Viewed in that fashion, the New Economy is nothing more than a fancy term for the basic infrastructure that allows consumers and companies across the globe to shop, work and play at Internet speed. In New York City, for example, travel agencies routinely farm out chores like updating frequent-flyer credits to online boutiques as far away as India. "All our activities from consumption to production are unalterably changed," says Allen Sinai, chief global economist for Primark Decision Economics. "In that sense, the New Economy is for real, and it's here forever."

But try telling that to all the dotcommers who have seen their stock options turn into toilet paper in the past few months. Or to those whose dreams of joining the Internet revolution now lie in tatters because prospective investors cringe at the very mention of the New Economy. "We are seeing many venture capitalists swing 100% away from dotcom investments," laments Angeline Chow, ceo of cwow.com, an online marketplace for wedding, baby and parenting-related needs. "There just isn't the money out there anymore," says Charles Zhang, ceo of the Chinese portal Sohu.com, which narrowly cashed in on the NASDAQ IPO frenzy in July, just before the mood turned sour.

Not true, say the venture capitalists. They have the money—they're just not giving it out as freely as they used to. "Now, if you take a dotcom idea to a VC, it's not enough to have a concept paper—you need a business plan," says Peeyoosh Chadda, associate director of Asian Direct Capital Management, a private-equity manager. "And your plan shouldn't be about eyeballs and page views, but cash-flow and profitability." One Hong Kong VC says, only half in jest, that he will never again open a dotcom proposal that's less than 30 pages long. "Kids who come to my office with ideas scribbled on the back of beer coasters will be turned away at the door," he says.

Those looking to the U.S. for the inspiration to stick it out might be disappointed: even companies showing growth have shut down in the face of VC disdain and looming cash shortages. Last month, Kibu.com, a start-up that had made healthy inroads in the teen-girl market by building a cyberchat "hangout," shocked analysts by closing while it still had a healthy bank balance. The reason? Kibu was unlikely to be "valued appropriately"—in other words, stupefyingly overvalued—by a market that has lost its appetite for initial public offerings. So it gave investors some of their money back.
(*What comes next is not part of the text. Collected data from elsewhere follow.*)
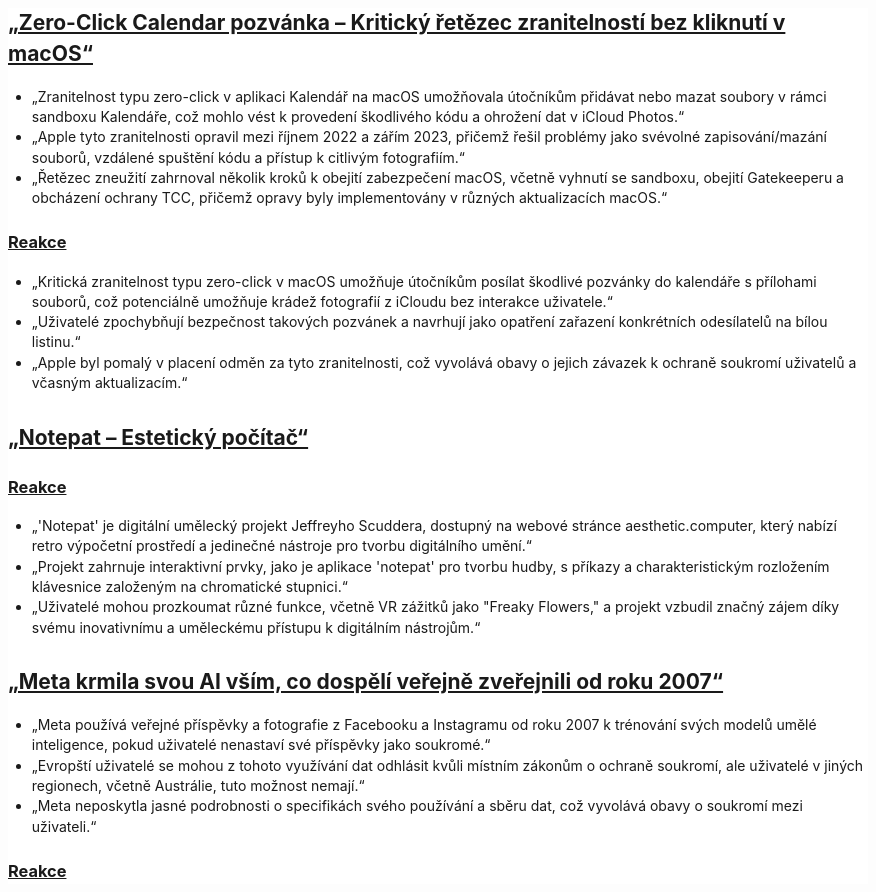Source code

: ## [„Zero-Click Calendar pozvánka – Kritický řetězec zranitelností bez kliknutí v macOS“](https://mikko-kenttala.medium.com/zero-click-calendar-invite-critical-zero-click-vulnerability-chain-in-macos-a7a434fc887b)

- „Zranitelnost typu zero-click v aplikaci Kalendář na macOS umožňovala útočníkům přidávat nebo mazat soubory v rámci sandboxu Kalendáře, což mohlo vést k provedení škodlivého kódu a ohrožení dat v iCloud Photos.“
- „Apple tyto zranitelnosti opravil mezi říjnem 2022 a zářím 2023, přičemž řešil problémy jako svévolné zapisování/mazání souborů, vzdálené spuštění kódu a přístup k citlivým fotografiím.“
- „Řetězec zneužití zahrnoval několik kroků k obejití zabezpečení macOS, včetně vyhnutí se sandboxu, obejití Gatekeeperu a obcházení ochrany TCC, přičemž opravy byly implementovány v různých aktualizacích macOS.“

### [Reakce](https://news.ycombinator.com/item?id=41532946)

- „Kritická zranitelnost typu zero-click v macOS umožňuje útočníkům posílat škodlivé pozvánky do kalendáře s přílohami souborů, což potenciálně umožňuje krádež fotografií z iCloudu bez interakce uživatele.“
- „Uživatelé zpochybňují bezpečnost takových pozvánek a navrhují jako opatření zařazení konkrétních odesílatelů na bílou listinu.“
- „Apple byl pomalý v placení odměn za tyto zranitelnosti, což vyvolává obavy o jejich závazek k ochraně soukromí uživatelů a včasným aktualizacím.“

## [„Notepat – Estetický počítač“](https://aesthetic.computer/notepat)

### [Reakce](https://news.ycombinator.com/item?id=41526754)

- „'Notepat' je digitální umělecký projekt Jeffreyho Scuddera, dostupný na webové stránce aesthetic.computer, který nabízí retro výpočetní prostředí a jedinečné nástroje pro tvorbu digitálního umění.“
- „Projekt zahrnuje interaktivní prvky, jako je aplikace 'notepat' pro tvorbu hudby, s příkazy a charakteristickým rozložením klávesnice založeným na chromatické stupnici.“
- „Uživatelé mohou prozkoumat různé funkce, včetně VR zážitků jako "Freaky Flowers," a projekt vzbudil značný zájem díky svému inovativnímu a uměleckému přístupu k digitálním nástrojům.“

## [„Meta krmila svou AI vším, co dospělí veřejně zveřejnili od roku 2007“](https://www.theverge.com/2024/9/12/24242789/meta-training-ai-models-facebook-instagram-photo-post-data)

- „Meta používá veřejné příspěvky a fotografie z Facebooku a Instagramu od roku 2007 k trénování svých modelů umělé inteligence, pokud uživatelé nenastaví své příspěvky jako soukromé.“
- „Evropští uživatelé se mohou z tohoto využívání dat odhlásit kvůli místním zákonům o ochraně soukromí, ale uživatelé v jiných regionech, včetně Austrálie, tuto možnost nemají.“
- „Meta neposkytla jasné podrobnosti o specifikách svého používání a sběru dat, což vyvolává obavy o soukromí mezi uživateli.“

### [Reakce](https://news.ycombinator.com/item?id=41533060)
In the U.S., as many as 4,000 people have quit or been laid off from online ventures in the past month.

The Asian toll is harder to count—few dotcoms are listed, for a start—but there's already a mountain of anecdotal evidence. Kwon Eun Jong, ceo of Worldposting.com, a Seoul-based e-commerce company, says that she has witnessed more than 20 start-ups close down in the past six months. You hear the same story in Hong Kong, Singapore and Bombay. Jasmine Koh, regional Internet analyst for UBS Warburg in Hong Kong, says there is more carnage to come: "In the next 24 months, 99% of Chinese Internet companies will either merge, be bought by other companies or go bankrupt." Only months ago China seemed to hold unlimited potential for dotcommers with dreams. Now, as elsewhere in Asia, optimism has been replaced by fear. "We have to keep telling employees that they're in it for the long run, to not get worried about market fluctuations," says Sohu.com's Zhang. "Otherwise, people will start to panic." The panic may already be upon us.